On Saturday, Trump indicated his administration was already working on rescheduling efforts, which would also require approval from the DEA. “Would you get the rescheduling done, please?” he said. “You know they’re slow-walking me on rescheduling.” Pointing at an official, he added: “You’re going to get it done, right?”

The decades-long prohibition of psychedelics pushed therapeutic use outside of the formal medical system, said Jeffrey Singer, a surgeon and senior fellow at the Cato Institute, a libertarian thinktank. “Under the current pathway, the FDA will likely restrict prescribing and administration to licensed clinicians who often lack meaningful training in psychedelic-assisted therapy,” he wrote on Monday.

Throughout the so-called war on drugs, traditional and underground practitioners were systematically persecuted, and there are concerns that the Indigenous communities that stewarded psychedelics like ibogaine and psilocybin will not be fairly compensated for the knowledge.

The former chair of the Native American Church of North America, Sandor Iron Rope, described the executive order as “biopiracy dressed in clinical language”. He added in a social media post: “The opening for healing is real, but without explicit protections for Indigenous sovereignty, religious freedom, traditional knowledge, and equitable benefit-sharing, this order risks repeating one of the oldest patterns in colonial history – taking the medicine and leaving behind the people who made it sacred.”

Earlier this year, a delegation from Americans for Ibogaine, a non-profit campaign group that was represented in the Oval Office by its chief executive Bryan Hubbard, attended the first International Conference on Iboga and Ibogaine in Gabon, the country where the plant’s therapeutic qualities were discovered and where it is designated a national cultural heritage plant.
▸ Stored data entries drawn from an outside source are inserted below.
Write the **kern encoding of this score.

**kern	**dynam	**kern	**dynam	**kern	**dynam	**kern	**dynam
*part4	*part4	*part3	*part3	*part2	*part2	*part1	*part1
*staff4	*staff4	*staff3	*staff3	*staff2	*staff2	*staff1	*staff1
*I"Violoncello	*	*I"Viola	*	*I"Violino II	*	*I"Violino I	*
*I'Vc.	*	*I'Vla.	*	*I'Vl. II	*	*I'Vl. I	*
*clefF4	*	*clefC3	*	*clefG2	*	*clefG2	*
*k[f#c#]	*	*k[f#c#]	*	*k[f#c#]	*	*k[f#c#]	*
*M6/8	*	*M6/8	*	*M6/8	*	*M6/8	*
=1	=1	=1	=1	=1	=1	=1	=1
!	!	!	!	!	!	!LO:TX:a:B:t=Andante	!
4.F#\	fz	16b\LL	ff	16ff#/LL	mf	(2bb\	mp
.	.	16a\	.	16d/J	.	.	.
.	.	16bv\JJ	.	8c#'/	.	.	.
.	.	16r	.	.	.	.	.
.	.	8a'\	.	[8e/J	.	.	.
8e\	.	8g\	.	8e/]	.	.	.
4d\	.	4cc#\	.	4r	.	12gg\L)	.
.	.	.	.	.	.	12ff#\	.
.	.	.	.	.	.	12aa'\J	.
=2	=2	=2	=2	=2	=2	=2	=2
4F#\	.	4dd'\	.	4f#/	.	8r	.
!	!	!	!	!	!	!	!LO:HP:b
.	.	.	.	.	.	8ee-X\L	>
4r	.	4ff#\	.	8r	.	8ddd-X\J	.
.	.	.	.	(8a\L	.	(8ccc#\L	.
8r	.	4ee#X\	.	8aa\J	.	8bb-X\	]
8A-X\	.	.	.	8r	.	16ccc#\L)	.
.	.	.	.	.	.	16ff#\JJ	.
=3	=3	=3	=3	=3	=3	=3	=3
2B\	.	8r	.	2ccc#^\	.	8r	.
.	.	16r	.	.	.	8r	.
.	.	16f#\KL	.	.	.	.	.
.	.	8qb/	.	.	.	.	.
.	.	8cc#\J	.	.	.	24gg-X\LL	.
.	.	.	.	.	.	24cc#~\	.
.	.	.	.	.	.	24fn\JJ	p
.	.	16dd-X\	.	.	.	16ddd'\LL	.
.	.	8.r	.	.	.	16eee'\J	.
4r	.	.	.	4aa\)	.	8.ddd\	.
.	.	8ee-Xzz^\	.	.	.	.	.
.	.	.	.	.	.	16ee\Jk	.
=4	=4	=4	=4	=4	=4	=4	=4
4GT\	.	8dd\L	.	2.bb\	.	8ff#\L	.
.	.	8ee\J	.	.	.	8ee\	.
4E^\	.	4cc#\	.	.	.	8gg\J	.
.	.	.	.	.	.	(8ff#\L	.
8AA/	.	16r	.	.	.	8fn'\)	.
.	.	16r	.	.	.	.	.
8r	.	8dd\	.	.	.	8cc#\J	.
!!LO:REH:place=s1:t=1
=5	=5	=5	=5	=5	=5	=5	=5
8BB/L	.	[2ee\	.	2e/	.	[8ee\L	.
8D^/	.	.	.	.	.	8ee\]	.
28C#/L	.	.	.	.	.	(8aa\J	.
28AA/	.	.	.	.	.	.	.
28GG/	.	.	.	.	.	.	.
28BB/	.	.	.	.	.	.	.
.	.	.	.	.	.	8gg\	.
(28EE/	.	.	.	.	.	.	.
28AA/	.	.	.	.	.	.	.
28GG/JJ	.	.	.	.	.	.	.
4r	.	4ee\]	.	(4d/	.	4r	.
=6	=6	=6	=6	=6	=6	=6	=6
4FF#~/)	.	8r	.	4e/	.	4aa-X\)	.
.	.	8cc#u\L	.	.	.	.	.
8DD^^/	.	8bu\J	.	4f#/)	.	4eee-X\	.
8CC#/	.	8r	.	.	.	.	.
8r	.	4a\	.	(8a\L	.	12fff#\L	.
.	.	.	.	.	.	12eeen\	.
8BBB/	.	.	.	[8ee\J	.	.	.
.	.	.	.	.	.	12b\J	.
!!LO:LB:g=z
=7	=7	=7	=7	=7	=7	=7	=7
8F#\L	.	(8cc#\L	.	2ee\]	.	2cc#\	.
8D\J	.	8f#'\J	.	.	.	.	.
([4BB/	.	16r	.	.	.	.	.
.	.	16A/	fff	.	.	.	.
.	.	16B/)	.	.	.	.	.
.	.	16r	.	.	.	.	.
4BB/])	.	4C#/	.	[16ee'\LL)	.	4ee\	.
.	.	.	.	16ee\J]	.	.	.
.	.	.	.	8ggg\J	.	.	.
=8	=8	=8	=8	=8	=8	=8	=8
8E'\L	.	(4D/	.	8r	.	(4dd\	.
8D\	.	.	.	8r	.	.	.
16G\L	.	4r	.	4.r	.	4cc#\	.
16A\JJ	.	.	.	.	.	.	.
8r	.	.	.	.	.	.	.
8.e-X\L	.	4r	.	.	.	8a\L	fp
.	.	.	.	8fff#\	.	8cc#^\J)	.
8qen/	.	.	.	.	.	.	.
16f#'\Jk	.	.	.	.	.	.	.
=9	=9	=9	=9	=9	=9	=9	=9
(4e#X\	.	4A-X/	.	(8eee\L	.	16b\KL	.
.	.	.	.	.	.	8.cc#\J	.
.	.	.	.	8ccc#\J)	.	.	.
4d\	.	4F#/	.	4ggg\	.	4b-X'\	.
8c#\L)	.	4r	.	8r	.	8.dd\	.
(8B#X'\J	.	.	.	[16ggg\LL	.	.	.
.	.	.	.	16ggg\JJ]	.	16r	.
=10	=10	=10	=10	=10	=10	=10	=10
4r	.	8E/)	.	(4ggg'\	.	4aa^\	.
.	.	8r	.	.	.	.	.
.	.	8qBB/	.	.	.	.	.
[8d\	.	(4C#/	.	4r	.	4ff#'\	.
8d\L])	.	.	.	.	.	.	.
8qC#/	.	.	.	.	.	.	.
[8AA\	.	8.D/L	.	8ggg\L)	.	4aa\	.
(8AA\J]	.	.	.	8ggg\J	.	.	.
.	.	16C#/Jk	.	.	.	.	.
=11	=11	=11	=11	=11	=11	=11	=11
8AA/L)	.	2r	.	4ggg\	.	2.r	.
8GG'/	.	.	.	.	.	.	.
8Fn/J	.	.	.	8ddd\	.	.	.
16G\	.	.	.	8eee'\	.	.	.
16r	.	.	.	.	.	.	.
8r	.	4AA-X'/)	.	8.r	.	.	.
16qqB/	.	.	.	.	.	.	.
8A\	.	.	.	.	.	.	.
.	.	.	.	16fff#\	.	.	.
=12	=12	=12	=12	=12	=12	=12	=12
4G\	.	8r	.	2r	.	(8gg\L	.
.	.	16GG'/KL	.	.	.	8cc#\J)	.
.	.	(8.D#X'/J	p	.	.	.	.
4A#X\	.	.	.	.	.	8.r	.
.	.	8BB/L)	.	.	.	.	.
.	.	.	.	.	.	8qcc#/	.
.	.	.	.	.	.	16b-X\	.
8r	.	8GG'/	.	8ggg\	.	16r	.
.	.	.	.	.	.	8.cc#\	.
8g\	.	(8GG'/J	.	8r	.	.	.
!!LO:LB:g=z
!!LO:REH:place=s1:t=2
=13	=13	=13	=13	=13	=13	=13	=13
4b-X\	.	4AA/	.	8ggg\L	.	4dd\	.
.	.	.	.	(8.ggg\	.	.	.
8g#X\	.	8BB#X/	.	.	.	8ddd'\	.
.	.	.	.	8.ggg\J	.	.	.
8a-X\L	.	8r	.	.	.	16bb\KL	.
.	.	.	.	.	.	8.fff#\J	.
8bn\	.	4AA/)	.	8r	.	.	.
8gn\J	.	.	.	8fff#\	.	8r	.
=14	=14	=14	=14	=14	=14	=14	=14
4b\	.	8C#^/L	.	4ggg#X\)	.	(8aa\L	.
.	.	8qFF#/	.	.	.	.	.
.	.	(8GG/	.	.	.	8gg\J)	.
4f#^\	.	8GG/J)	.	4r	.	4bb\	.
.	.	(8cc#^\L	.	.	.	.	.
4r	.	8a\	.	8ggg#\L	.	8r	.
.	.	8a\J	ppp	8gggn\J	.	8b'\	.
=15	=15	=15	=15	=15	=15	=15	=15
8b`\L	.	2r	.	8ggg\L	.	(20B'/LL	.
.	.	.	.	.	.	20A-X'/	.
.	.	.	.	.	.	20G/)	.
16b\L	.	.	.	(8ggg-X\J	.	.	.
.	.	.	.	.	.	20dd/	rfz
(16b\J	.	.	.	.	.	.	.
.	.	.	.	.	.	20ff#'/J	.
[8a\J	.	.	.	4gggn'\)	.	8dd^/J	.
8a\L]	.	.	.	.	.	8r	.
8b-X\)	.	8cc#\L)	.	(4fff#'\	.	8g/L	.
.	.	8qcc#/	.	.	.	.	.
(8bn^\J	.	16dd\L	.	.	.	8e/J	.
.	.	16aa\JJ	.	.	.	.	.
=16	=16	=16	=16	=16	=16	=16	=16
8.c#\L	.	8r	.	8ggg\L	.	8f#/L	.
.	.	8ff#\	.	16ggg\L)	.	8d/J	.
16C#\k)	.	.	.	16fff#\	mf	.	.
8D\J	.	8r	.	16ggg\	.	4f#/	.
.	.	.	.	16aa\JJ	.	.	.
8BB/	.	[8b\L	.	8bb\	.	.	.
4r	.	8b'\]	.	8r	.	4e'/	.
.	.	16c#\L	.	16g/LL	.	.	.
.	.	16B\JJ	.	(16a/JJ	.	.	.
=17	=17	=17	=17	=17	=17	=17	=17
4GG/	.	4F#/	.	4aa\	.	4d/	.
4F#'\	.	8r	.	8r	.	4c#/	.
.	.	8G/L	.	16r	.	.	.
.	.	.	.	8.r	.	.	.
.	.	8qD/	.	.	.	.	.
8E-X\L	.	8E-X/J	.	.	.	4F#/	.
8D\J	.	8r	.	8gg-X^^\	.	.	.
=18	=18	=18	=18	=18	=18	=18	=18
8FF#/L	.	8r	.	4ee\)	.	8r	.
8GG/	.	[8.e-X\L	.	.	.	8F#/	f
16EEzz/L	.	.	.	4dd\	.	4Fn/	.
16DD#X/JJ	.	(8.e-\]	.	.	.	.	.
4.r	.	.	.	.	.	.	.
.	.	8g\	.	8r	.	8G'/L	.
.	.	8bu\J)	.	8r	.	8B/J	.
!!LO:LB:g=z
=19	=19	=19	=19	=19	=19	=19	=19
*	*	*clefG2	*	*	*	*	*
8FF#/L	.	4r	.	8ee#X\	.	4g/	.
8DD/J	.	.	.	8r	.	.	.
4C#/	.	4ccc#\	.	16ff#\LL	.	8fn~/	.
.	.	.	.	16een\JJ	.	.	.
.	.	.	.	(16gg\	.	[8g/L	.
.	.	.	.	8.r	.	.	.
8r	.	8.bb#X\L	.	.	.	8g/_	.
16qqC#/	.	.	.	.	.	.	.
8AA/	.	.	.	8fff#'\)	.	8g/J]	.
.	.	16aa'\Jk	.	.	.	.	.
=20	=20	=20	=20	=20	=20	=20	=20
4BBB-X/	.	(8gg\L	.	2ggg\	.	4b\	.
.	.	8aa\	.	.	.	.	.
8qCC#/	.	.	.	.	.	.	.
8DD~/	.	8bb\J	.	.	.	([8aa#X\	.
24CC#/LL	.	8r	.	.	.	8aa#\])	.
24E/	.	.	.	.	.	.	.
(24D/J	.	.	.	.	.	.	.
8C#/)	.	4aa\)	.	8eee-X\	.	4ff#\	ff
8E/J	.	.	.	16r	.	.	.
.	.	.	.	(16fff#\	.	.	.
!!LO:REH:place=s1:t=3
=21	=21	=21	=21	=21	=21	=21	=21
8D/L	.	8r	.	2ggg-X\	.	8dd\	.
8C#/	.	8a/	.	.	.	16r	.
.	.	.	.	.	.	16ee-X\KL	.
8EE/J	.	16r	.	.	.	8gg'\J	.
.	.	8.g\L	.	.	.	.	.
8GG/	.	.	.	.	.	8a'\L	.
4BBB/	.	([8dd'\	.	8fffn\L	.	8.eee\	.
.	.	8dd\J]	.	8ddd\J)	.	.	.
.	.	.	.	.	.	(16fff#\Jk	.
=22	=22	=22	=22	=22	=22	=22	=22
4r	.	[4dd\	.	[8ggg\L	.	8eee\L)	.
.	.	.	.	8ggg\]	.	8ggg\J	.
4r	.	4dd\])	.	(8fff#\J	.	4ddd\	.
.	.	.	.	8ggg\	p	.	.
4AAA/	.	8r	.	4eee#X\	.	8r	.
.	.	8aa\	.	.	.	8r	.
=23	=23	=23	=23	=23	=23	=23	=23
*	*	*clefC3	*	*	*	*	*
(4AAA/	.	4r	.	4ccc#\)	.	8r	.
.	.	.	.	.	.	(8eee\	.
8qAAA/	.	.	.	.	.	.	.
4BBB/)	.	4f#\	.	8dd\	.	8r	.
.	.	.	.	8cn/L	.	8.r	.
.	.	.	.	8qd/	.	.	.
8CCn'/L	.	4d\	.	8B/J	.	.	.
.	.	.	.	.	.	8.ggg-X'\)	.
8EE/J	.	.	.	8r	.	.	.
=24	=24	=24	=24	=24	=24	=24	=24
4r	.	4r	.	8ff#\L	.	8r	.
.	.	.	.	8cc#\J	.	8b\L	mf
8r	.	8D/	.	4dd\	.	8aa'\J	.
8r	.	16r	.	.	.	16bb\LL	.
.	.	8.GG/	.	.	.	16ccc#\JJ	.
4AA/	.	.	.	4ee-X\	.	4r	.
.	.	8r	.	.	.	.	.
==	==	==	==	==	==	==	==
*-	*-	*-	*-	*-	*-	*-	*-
“Despite a recent visit by Americans for Ibogaine to Libreville, no free, prior, and informed consent was obtained from the traditional communities,” said a report in Africa Coeur News. “No royalties were discussed, no profit-sharing mechanism was proposed, no terms were negotiated.”

Ibogaine, which carries significant cardiac risks, can be produced synthetically in laboratories and extracted from other plants, while it is also grown in Ghana and Mexico, but Gabon’s sovereign wealth fund wants a share of the market. Hubbard, a lawyer who began advocating for ibogaine after working on an aborted Kentucky state project to fund a trial, said in the Oval Office: “For our brothers and sisters in Gabon, you have our deepest gratitude for your stewardship of the sacred tree grown for the healing of nations.”

Whether this marks the latest chapter in a long history of extraction will depend on what happens next – not just for ibogaine, but for a psychedelic renaissance increasingly defined by who controls the direction of travel, who profits, and who gets left behind.

“Psychedelics can be applied in irresponsible ways that reinforce problematic social dynamics,” says the psychedelic reform advocate Ali. “Even if we’re healing our individual trauma, if we’re not applying what we’re learning to our human relationships and our geopolitical reality, then all we’re going to do is use psychedelics to enhance the ego of one dominant nation and continue perpetuating violence and oppression.”

Only a minute after signing the order, Trump pivoted to Iran.

“They have no navy, they have no air force, they have no leaders, they have no nothing,” he said. “You call that enforced regime change.” And with that, the same president who had potentially just opened the floodgates to an American psychedelic future reverted back to matters of war.